Monday, Jan. 19, 1942

Honors

Loretta Young was chosen by Columbia seniors as their favorite raid-shelter companion.

Dorothy Thompson succeeded Lieut. Commander James Joseph Tunney as head of United Youth for Defense.

Anna Eleanor ("Sistie") Dall, 14-year-old granddaughter of Franklin D. Roosevelt, did bottle-smashing honors across the prow of the new U.S. Coast and Geodetic Survey ship Pathfinder at a Seattle shipyard.

Seats of the Mighty

Governor Arthur H. James of Pennsylvania will give up his hightop, hook-lace shoes, to conserve leather.

Mayor Fiorello H. LaGuardia found time enough between jobs to dash to a waterfront fire in zero weather, got both cheeks frostbitten, departed smeared with salve.

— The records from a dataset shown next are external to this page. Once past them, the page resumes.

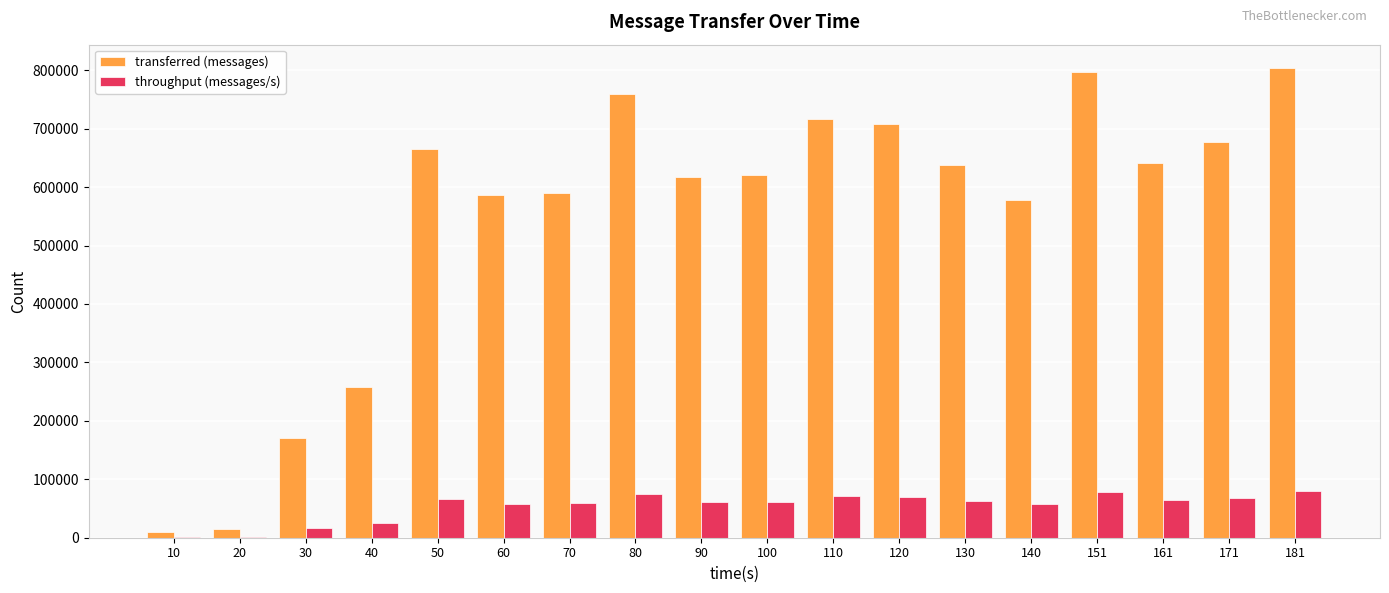

How many groups of bars are there?

18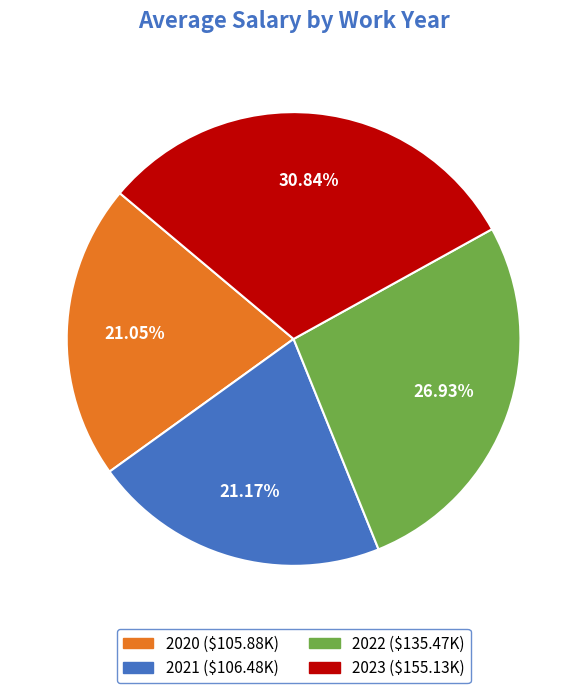

To the nearest percent, what is the difference between the 2021 and 2022 slice percentages?

6%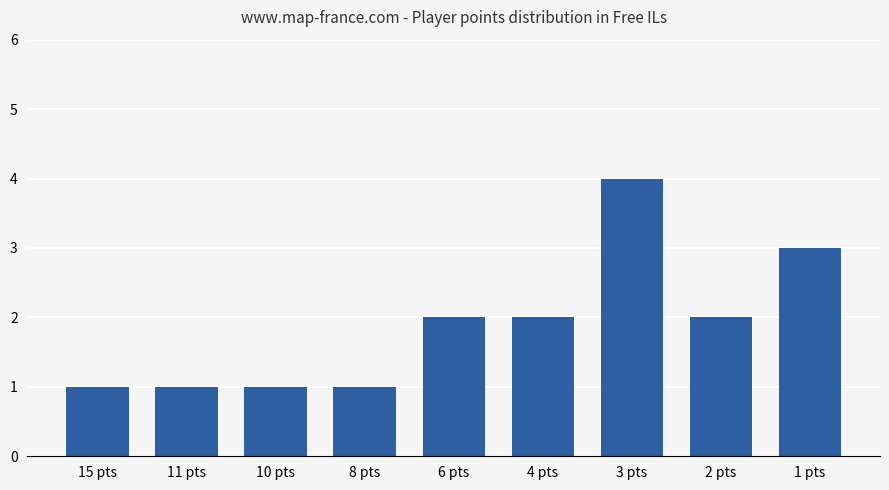

What is the difference between the maximum and minimum values?

3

General Robert E. Wood, peacetime America First head, prepared to join Army Ordnance in Chicago, as a production man.

Governor Ralph Carr of Colorado started bicycling to the office to condition himself for possible auto-sacrifice.. He ordered cycles for the State's tax agents.

Song & Dance

Arturo Toscanini, Soprano Lotte Lehmann, Basso Ezio Pinza, as "enemy aliens," found they had to get U.S. permission to travel from city to city. Questionnaires had to be filled out in quadruplicate for each jump. It meant that concertouring Lehmann signed 80, concertouring Pinza 88 (both of them have taken out their first papers). Toscanini won the right to go from New York to Philadelphia to Washington.

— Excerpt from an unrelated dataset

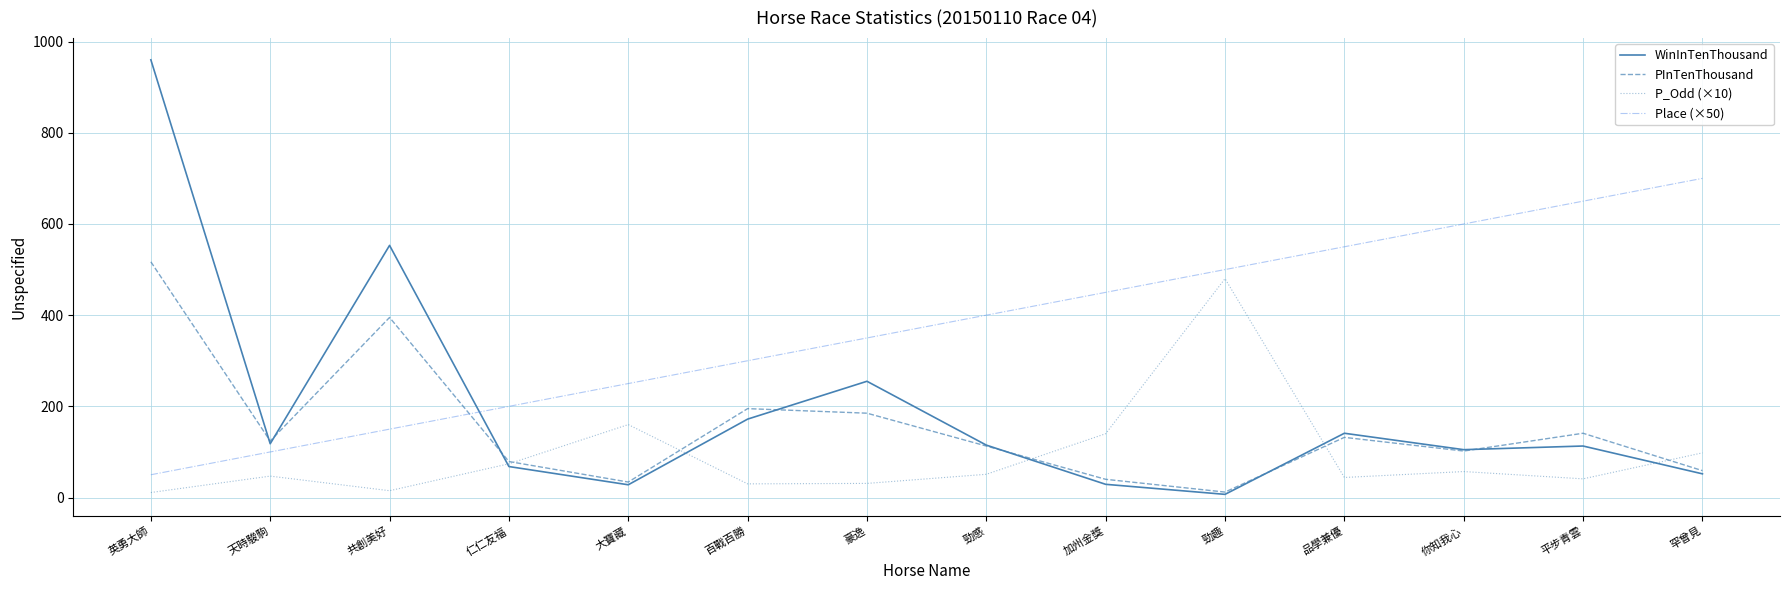

Which series has the widest spread of values?

WinInTenThousand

Enrico Caruso, 38-year-old son of the late, great tenor, got into a spat with a woman bus passenger in Chicago, wound up in court charged with disorderly conduct. The woman said straphanging Enrico refused to let her squeeze by him, stamped on her foot, slapped her. Enrico said she shoved him, called him a beetle. He apologized in court; the case was dismissed.

Catherine Littlefield had to cancel a two-month ballet tour because she had chosen "big, brawny and masculine" dancers for the troupe. The armed forces and war industries got eight of them.

Fighters

Wendell Willkie's son Philip, 22, an apprentice seaman, went off to Annapolis to study for an ensign's commission.

Franklin Delano Roosevelt Jr., now on active duty with the Navy, was promoted from ensign to lieutenant, junior grade.

James H. Doolittle, famed speed flyer, was promoted from major to lieutenant colonel. He is doing aircraft production research in Baltimore.

Kit Edward Carson, 26, grandson of the famed scout, enlisted in the Marine Corps in Denver.

Erskine Caldwell Jr., almost 17, tried to jump the gun on the age minimum, applied for enlistment in the Marine Corps in Augusta, Me. His mother said she had no objection.

Jack Dempsey, 46, tried to enlist in the Army in Manhattan, passed his physical exam, but failed to win a waiver of the age limit.